Notwithstanding of the MSM advantages, it is known that methods that are based on the continuum mechanics and FEM are, in general, more realistic than their MSM counterparts [21], [22], [23]. That is the motivation to develop a general physically based or systematic method to determine the mesh topology or MSM parameters from the continuum set up. However, to the best of our knowledge, works in MSM derivation from FEM models have been restricted to linear interpolation functions [24], [25], [26]. On the other hand, NURBS based IGA enables accuracy of geometry representation and deals with higher-order polynomial basis functions [9]. These features can be exploited to improve the quality of MSM derivation processes.

Hence, in this paper, we propose a new derivation method for setting NMSM parameters (mass, spring stiffness coefficient and damping constants) using a data-driven strategy with a NURBS-based IGA model acting as continuum counterpart model. Due to this new approach, the mass spring model inherits NURBS parameterization in which the control points are treated like mass points linked by springs. For this reason, we have called our new scheme as NURBS Mass-Spring Model, abbreviated to NMSM. Generally speaking, this method computes the spring coefficients by solving an optimization problem based on the static equilibrium of NURBS-based IGA model and NMSM; calculates particles mass following [27], [28] and derives the damping constant using a technique based on [29].
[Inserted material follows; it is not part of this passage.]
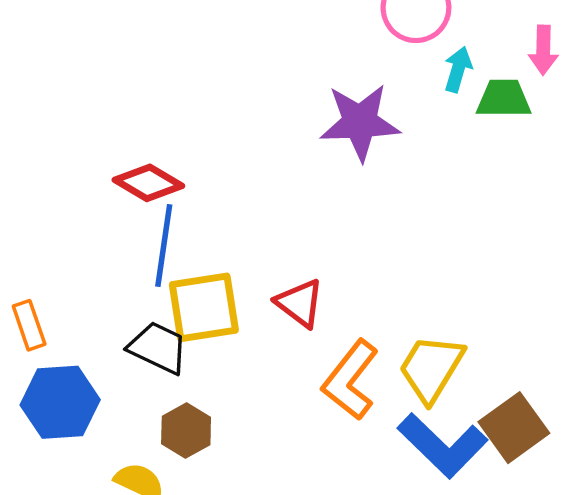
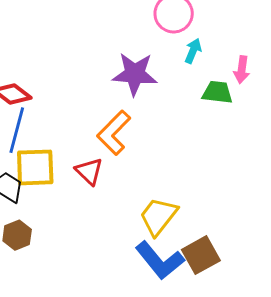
pink arrow: (543, 50) -> (242, 70), moved
green trapezoid: (504, 99) -> (217, 92), moved
orange L-shape: (350, 380) -> (114, 133), moved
The framework proposed in this work determines the NMSM parameters so that it behaves like IGA (its continuum counterpart), eliminating the trial-and-error approach for the parameters tuning. The NMSM adds relevant contributions in the state-of-the art in MSM parameterization approaches: (a) It allows to increase the geometric accuracy in the representation of elastic objects, since we have a mass-spring model based on NURBS; (b) it can simulate deformations of curved shapes by exploring NURBS refinement techniques or manipulation of higher order polynomials; (c) the method combines the simplicity and computational efficiency of the MSM with NURBS to achieve deformation simulation with realism similarly to the one offered by NURBS-based IGA model but with reduced computational cost.

We validate the proposed method by several experiments in the context of 2D and 3D IGA models. The obtained results show that the derivation methodology has the lowest percentage of error when compared with related ones. Also, we verify the robustness of the algorithm against different discretizations and NURBS geometry, optimization problem setups and material properties. Respect to the polynomial order, the method achieves outstanding results for first and second orders. However, we notice a degradation in the ability of the derived NMSM to mimic the IGA model when increasing the NURBS polynomial order.

The paper is organized as follows. Section 2 describes the related literature. The NMSM approach is presented in Section 3. Experimental results are presented in Section 4. Next, Section 5 discusses the experimental results and related features of NMSM. Then, in Section 6, the conclusions and future works are presented. Appendix A offer some details about the implementation, which was carried out in MATLAB, software architecture, and parameters/options used in the simulated annealing function. Finally, Appendix B presents some background in NURBS based IGA models.